(Some records)
§ §
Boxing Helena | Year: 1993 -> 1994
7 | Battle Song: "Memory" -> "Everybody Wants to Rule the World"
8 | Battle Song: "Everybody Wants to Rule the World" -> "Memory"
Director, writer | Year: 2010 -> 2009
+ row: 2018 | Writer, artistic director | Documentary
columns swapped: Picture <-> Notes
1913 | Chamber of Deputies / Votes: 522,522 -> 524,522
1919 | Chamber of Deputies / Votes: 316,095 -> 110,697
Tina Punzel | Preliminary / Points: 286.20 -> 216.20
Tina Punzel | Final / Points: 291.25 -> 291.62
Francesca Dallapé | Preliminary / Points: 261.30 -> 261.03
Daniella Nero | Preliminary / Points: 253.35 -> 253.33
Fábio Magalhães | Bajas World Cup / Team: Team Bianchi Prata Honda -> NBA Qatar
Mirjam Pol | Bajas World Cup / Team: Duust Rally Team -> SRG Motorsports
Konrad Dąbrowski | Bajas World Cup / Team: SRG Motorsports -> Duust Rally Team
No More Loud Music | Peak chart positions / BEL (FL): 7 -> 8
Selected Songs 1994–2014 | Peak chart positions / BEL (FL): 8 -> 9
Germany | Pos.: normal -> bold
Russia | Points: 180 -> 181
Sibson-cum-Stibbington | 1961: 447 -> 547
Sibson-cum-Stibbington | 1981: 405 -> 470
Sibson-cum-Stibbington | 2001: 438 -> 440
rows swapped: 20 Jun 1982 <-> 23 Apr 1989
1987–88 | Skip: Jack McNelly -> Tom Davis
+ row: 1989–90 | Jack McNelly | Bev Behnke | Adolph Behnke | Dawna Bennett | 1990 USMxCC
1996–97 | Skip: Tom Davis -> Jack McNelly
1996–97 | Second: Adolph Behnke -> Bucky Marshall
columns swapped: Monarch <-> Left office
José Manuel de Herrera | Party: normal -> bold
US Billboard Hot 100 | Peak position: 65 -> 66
§ §
:: Problem to solve ::
Give every line of the data above as a numbered list, leaving out any blank lines.

:: Solution to the exercise ::
1. Boxing Helena | Year: 1993 -> 1994
2. 7 | Battle Song: "Memory" -> "Everybody Wants to Rule the World"
3. 8 | Battle Song: "Everybody Wants to Rule the World" -> "Memory"
4. Director, writer | Year: 2010 -> 2009
5. + row: 2018 | Writer, artistic director | Documentary
6. columns swapped: Picture <-> Notes
7. 1913 | Chamber of Deputies / Votes: 522,522 -> 524,522
8. 1919 | Chamber of Deputies / Votes: 316,095 -> 110,697
9. Tina Punzel | Preliminary / Points: 286.20 -> 216.20
10. Tina Punzel | Final / Points: 291.25 -> 291.62
11. Francesca Dallapé | Preliminary / Points: 261.30 -> 261.03
12. Daniella Nero | Preliminary / Points: 253.35 -> 253.33
13. Fábio Magalhães | Bajas World Cup / Team: Team Bianchi Prata Honda -> NBA Qatar
14. Mirjam Pol | Bajas World Cup / Team: Duust Rally Team -> SRG Motorsports
15. Konrad Dąbrowski | Bajas World Cup / Team: SRG Motorsports -> Duust Rally Team
16. No More Loud Music | Peak chart positions / BEL (FL): 7 -> 8
17. Selected Songs 1994–2014 | Peak chart positions / BEL (FL): 8 -> 9
18. Germany | Pos.: normal -> bold
19. Russia | Points: 180 -> 181
20. Sibson-cum-Stibbington | 1961: 447 -> 547
21. Sibson-cum-Stibbington | 1981: 405 -> 470
22. Sibson-cum-Stibbington | 2001: 438 -> 440
23. rows swapped: 20 Jun 1982 <-> 23 Apr 1989
24. 1987–88 | Skip: Jack McNelly -> Tom Davis
25. + row: 1989–90 | Jack McNelly | Bev Behnke | Adolph Behnke | Dawna Bennett | 1990 USMxCC
26. 1996–97 | Skip: Tom Davis -> Jack McNelly
27. 1996–97 | Second: Adolph Behnke -> Bucky Marshall
28. columns swapped: Monarch <-> Left office
29. José Manuel de Herrera | Party: normal -> bold
30. US Billboard Hot 100 | Peak position: 65 -> 66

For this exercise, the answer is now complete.